There are three main 'gems' on the disk - Sonic CD, Sonic The Fighters and Sonic R - none of which were anywhere near as popular as the original Sonic trilogy, mainly because they appeared on systems that never sold particularly well.
The pick of the bunch has to be Sonic CD, a game many claim to be the best 2D Sonic platformer ever made, and something that we can remember enjoying a great deal. It doesn't bode well then, that even this hasn't aged very well.
Yes, it's certainly quite pretty in places, and the ability to leap between the past and future in the same level was quite clever back in 1993, but in this day and age it all seems very fussy and convoluted.
To be perfectly honest, some of the level design is also a bit of a mess, feeling unnecessarily slap-dash, unfocused and as it lacks the streamlined purity of the earlier Sonic games, it can often feel like too much of an effort to play.
That's not to say it's a poor game, mind - it's still a very solid and enjoyable platformer, it's just not as good as we remember it being, and we're not quite as forgiving as we were back then.
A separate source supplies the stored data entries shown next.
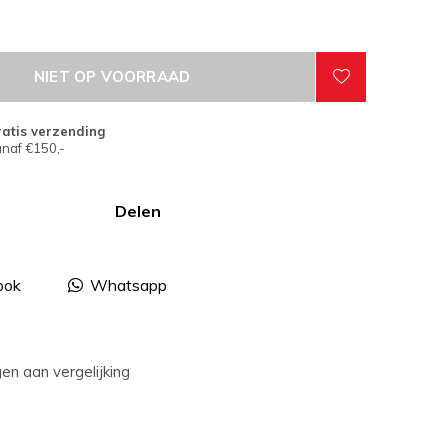
NIET OP VOORRAAD
atis verzending
naf €150,-
Delen
ook
Whatsapp
n aan vergelijking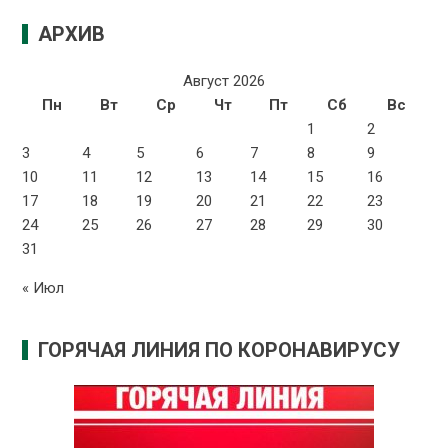
АРХИВ
Август 2026
Пн
Вт
Ср
Чт
Пт
Сб
Вс
1
2
3
4
5
6
7
8
9
10
11
12
13
14
15
16
17
18
19
20
21
22
23
24
25
26
27
28
29
30
31
« Июл
ГОРЯЧАЯ ЛИНИЯ ПО КОРОНАВИРУСУ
In fact, the only thing that has stood the test of time is the excellent music, which is hardly a reason to buy Sonic Gems Collection in itself, and will probably only be interesting for the people who played the game the first time around.
Which leaves us with the rest of the disc to consider, and we're sad to say it goes downhill rapidly.
Both Sonic R and Sonic The Fighters both look reasonable enough, and the clunky 3D engines powering them both lend a certain charm, but actually playing them is another matter.
Sonic R, the Mario Kart-style racer of the pack, while reasonably speedy, is an absolute pig to control, with each racer skating around the circuits with all the grace of an inebriated toddler.
Fighters isn't too hot either, shoe horning Sonic characters into the frankly decrepit Virtua Fighter engine.
It's painfully slow and unresponsive, and while there's plenty to master in terms of move sets and combos, we can't imagine anyone wanting to put in the effort when the fighting genre has been refined significantly over the last decade.
The final nail in the coffin has to be the collection of awful Game Gear games, which were pretty terrible the first time around.
The only ones worth more than five minutes of your time are the mildly interesting Skypatrol - which, despite being unique in its aerial puzzling action, is still a frustrating chore of a game - and the reasonably competent, but no less tedious, Triple Trouble.
The only thing that could have saved Sonic Gems Collection is the extra content, and it fails in this respect too.
The fact that the only unlockable extras are the Vectorman games is scant consolation considering the Japanese version includes Streets of Rage and its sequels - three games that would definitely have made this compilation worth considering.
So there you have it, completely underwhelming all round. If you have to buy a Sonic Collection, then the previous one is far superior.
To start with, the games on that disc are actually pretty decent and, as an added bonus, extras like Flicky and Ristar really round the package off. The only people we could possibly recommend this to are collectors.